For embedded deep learning transformations, tasks are also run in data-parallel, but the data are most commonly stored in DataFrames or resilient distributed datasets (RDDs) inside Spark, he said.
There is also the option of using cooperative frameworks that can bypass Spark in a distributed manner, Hunter said. This is characterized by multiple passes over data and heavy and/or specialized communication. He warned that with cooperative frameworks, Spark doesn’t see what the system is doing, but gets the results. So monitoring the process and troubleshooting has to be done outside of Spark.
Streaming Data through Deep Learning
The most important part of setting up deep learning is how you get the data into your deep learning system, Hunter said. You have three primary storage choices.
This first is a “cold layer,” one using the Amazon Simple Storage Service (S3) or an in-house HDFS. The second choice is local storage with Sparks on-disc persistence layer. The third, and fastest, choice is in-memory storage using Spark RDD or Spark DataFrames. When data doesn’t fit in local memory, it can be stored on the local disc. “People forget how fast it is to retrieve data from a local disc,” Hunter pointed out.
There are several things to look out for when adding deep learning, according to Hunter.
Most of the deep learning frameworks are built with Python in mind, so they usually they have a kernel written in Java or C++, but have a Python interface, he said.
One common approach is to use the PySpark library, though here deep learning ends up with a lot of bottlenecks in communication. All frameworks are heavily optimized for disk I/O. Reading files is fast, and it uses local files when it does not fit.
But there is a downside to this, said Hunter. One of the advantages to using Spark is when the data goes down, you are able to re-run computation on another machine, and you will get the same result. You lose this ability when data is stored in local memory.
So it’s a tradeoff. Quoting machine learning expert Leon Bottou, he said “Reproducibility is worth a factor of two,” meaning he would be willing to get results that were not reproducible if they were delivered at least twice as fast. “I would need some machine that is running 10x faster in order to lose the computation that I cannot see.” So it depends on how much the results matter to you. This is an area that is under exploration, said Hunter.
So for deep learning developers, important questions are: what boundary do you want to put between the algorithm and Spark? Do you want the algorithm to use Spark’s communication, knowing the tradeoffs?

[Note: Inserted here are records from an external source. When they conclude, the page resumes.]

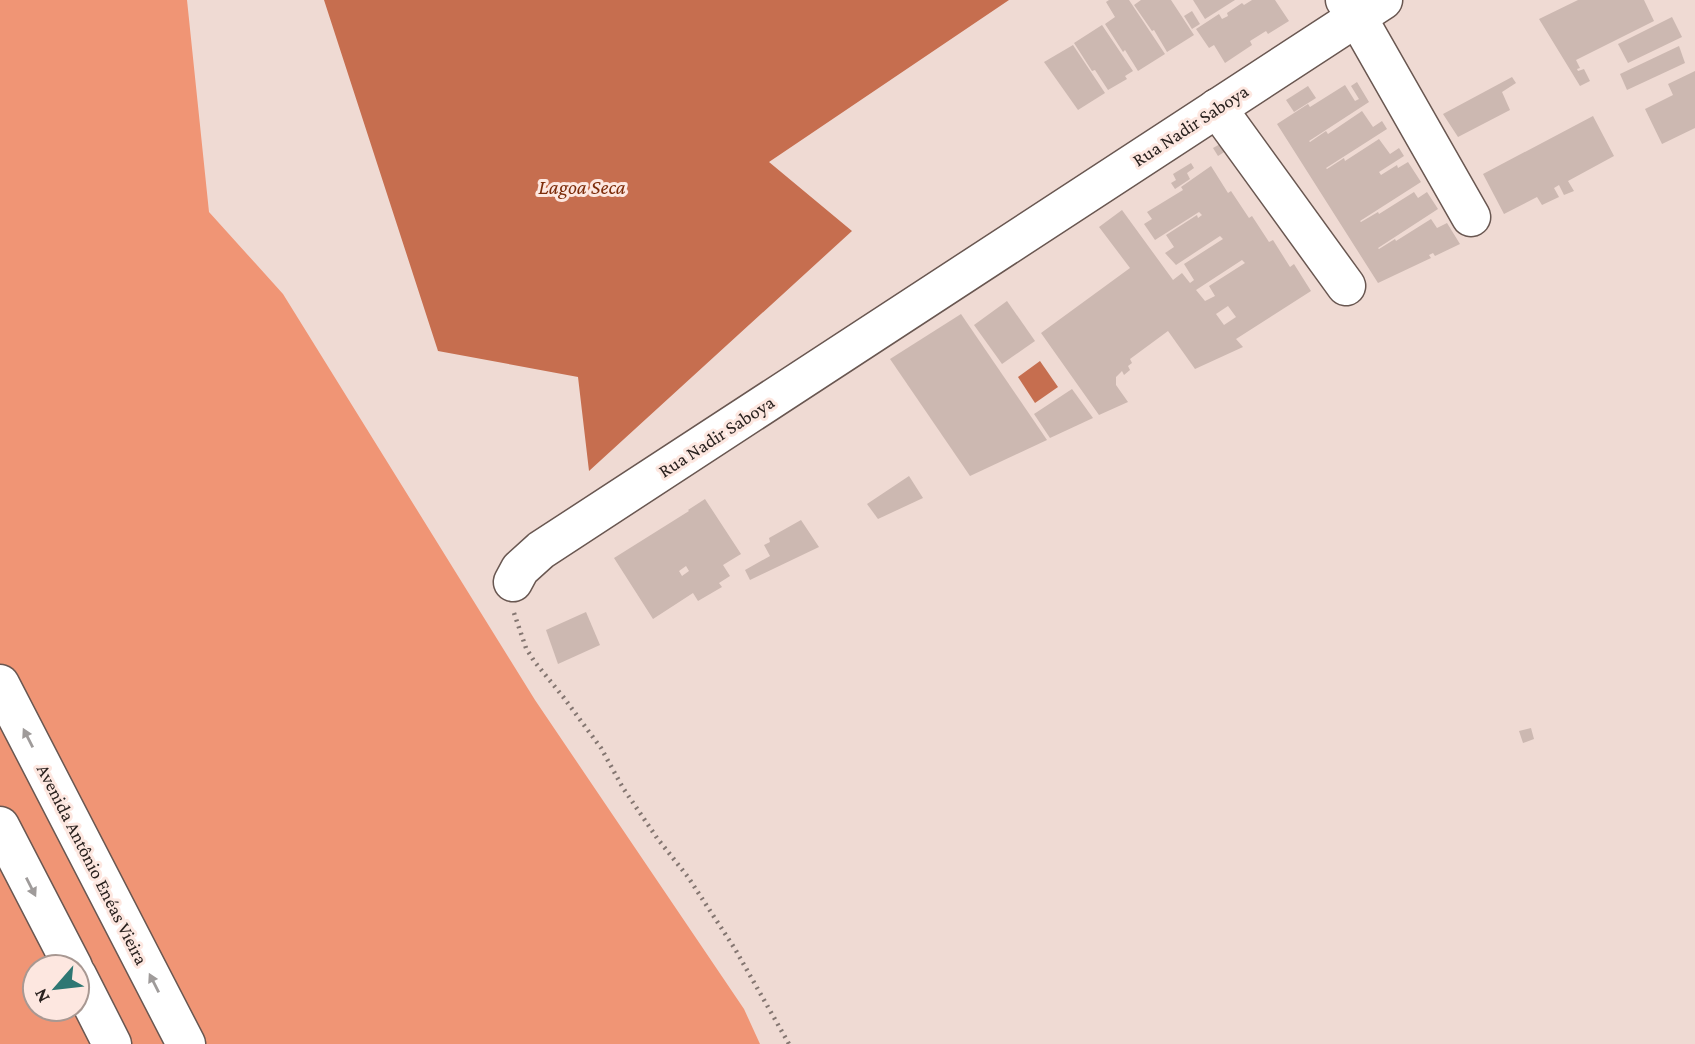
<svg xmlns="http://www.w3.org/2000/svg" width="1695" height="1044" font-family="'Crimson Pro',serif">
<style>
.forest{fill:#f09575;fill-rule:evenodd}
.water{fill:#c66e4f}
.building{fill:#ccb8b1;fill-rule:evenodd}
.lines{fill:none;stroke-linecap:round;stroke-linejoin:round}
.minor-casing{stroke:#695751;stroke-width:41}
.path{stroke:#847671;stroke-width:4.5;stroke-dasharray:2 5;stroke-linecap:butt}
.minor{stroke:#fff;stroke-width:38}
.oneway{fill:#9f9b9a}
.labels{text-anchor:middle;stroke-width:6;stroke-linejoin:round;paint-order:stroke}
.street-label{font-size:19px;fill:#29211e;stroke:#fde7e0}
.water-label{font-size:21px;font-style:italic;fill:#7d2c0a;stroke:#fde7e0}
</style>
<rect width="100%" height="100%" fill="#efdad3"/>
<path class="forest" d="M0,0H187L209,212L283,294L535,700L744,1009L760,1044H0ZM35,967H77V1009H35Z"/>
<g class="water">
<polygon points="324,0 1009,0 769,162 852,231 589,471 578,377 438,351"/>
<polygon points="1040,361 1058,387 1035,403 1018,377"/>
</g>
<g class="building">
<polygon points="1109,0 1129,0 1165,54 1138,71 1125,50 1123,52 1105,24 1115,17 1106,2"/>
<polygon points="1141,0 1171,0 1194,35 1167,52 1154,30 1152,31 1134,5"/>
<polygon points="1193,0 1235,0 1205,19"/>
<polygon points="1252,0 1275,0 1289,21 1268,34 1266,31 1250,41 1252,45 1225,63 1214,45 1209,48 1196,29 1219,14 1222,19 1228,16 1227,13 1242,3 1244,5"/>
<polygon points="1578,0 1644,0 1654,21 1576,60 1580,68 1577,69 1578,71 1584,69 1590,81 1580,86 1539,19"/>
<polygon points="1192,11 1200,24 1192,29 1184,16"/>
<polygon points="1672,17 1682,37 1628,63 1618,44"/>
<polygon points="1102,25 1133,71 1125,76 1127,79 1108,90 1095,70 1092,71 1074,43"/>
<polygon points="1073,45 1105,93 1078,110 1044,62"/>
<polygon points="1679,46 1685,63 1627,90 1620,74"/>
<polygon points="1695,71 1695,128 1662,144 1645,109 1673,95 1668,84"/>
<polygon points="1512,77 1516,83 1502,92 1510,110 1458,137 1443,114"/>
<polygon points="1357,82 1369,102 1309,141 1310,142 1326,131 1328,134 1362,111 1373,127 1382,121 1387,129 1326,168 1327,169 1344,158 1345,161 1379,139 1390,154 1399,148 1404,156 1379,172 1381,175 1397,165 1398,168 1408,162 1421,182 1360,221 1361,222 1378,212 1379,214 1414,192 1418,198 1427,192 1438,209 1378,248 1379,249 1395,239 1396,241 1431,219 1437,228 1447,223 1460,244 1435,256 1433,253 1429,255 1431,258 1378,283 1277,124 1308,104 1310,107 1345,85 1355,101 1359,99 1351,86"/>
<polygon points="1308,86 1316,98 1294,112 1286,100"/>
<polygon points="1593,116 1614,156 1568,181 1574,191 1564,195 1559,185 1554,188 1559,197 1542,205 1537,197 1504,214 1483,174"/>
<polygon points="1227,140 1232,147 1218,156 1213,148"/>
<polygon points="1191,163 1194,168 1187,173 1190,179 1175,189 1171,183 1176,180 1173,174"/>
<path d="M1211,166L1228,193L1231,191L1249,218L1252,216L1269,242L1273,240L1290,267L1294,264L1311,291L1236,339L1243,347L1195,369L1168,331L1130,359L1132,363L1128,366L1130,370L1124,375L1122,371L1116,377V385L1128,402L1099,415L1041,333L1130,268L1099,227L1122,210L1173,280L1182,273L1190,283L1194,280L1184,264L1223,239L1220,236L1176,265L1165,253L1174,247L1166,235L1197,215L1198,218L1202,215L1199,212L1155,240L1144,224L1152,219L1147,212L1183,190L1181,187ZM1242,260L1245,263L1209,286L1215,296L1205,301L1196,290ZM1228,306L1236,317L1224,325L1216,314Z"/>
<polygon points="1007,301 1035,341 1002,364 974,325"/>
<polygon points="961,314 1047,440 970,476 890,359"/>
<polygon points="1072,389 1093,418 1050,438 1034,414"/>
<polygon points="909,476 923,498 878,519 867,504"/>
<path d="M705,499L741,554L723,565L730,576L719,583L722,587L698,601L693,593L653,619L614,558L689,511L688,510ZM686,566L689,571L682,576L679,571Z"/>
<polygon points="801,520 819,547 750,580 745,570 770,556 764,545 770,542 769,538"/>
<polygon points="586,612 600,645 558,664 546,630"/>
<polygon points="1531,728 1534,739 1523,743 1519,731"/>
</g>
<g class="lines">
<defs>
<g id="minor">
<polyline points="1345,0 1357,17 1471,217"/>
<polyline points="1217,108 1346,286"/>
<polyline points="513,582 520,569 541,550 1383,0"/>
<polyline points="0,684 186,1044"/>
<polyline points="0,826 73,967"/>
<polyline points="77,975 112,1044"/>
</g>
</defs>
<use href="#minor" class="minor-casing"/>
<polyline class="path" points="514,613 526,648 534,661 564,698 601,748 623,788 657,838 688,877 735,949 789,1044"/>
<use href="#minor" class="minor"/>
</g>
<defs><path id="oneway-solid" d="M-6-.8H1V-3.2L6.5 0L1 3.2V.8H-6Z" transform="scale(1.75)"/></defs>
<g class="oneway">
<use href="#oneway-solid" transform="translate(28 738) rotate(-117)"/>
<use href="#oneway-solid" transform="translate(31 887) rotate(63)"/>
<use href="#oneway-solid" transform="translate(154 983) rotate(-117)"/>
</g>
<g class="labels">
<g class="street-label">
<text transform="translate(1190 125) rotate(-33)" y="7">Rua Nadir Saboya</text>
<text transform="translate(716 436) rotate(-33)" y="7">Rua Nadir Saboya</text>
<text transform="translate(93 864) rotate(63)" y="7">Avenida Antônio Enéas Vieira</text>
</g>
<g class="water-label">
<text x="582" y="194">Lagoa Seca</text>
</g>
</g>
<g transform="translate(56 988) rotate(242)"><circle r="33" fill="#fde7e0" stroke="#a89892" stroke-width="2"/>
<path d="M0-5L12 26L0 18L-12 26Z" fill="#2e7773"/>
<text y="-10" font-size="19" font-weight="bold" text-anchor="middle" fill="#29211e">N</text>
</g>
</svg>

“The software stack goes deep and needs very careful construction,” said Hunter. If you miss one step, you will have bad performance when you start running the system.
Turnkey stacks are starting to appear, but for now, developers have to integrate hardware, drivers, libraries and any special calls to the GPUs, he said. You will need to support multiple versions of all of these.
If you’re working on a public cloud, you need to also support a lot of different hardware along with the different software versions.
Databricks found out that some clients would go outside their recommendations and install their own GPU libraries. Then they complained that the GPU was slow. It was breaking the system because they did not properly incorporate libraries.
The most straightforward solution, said Hunter, is to package all the dependencies in a way that depends at little as possible on the underlying operating system. He suggested Docker is very convenient for that purpose.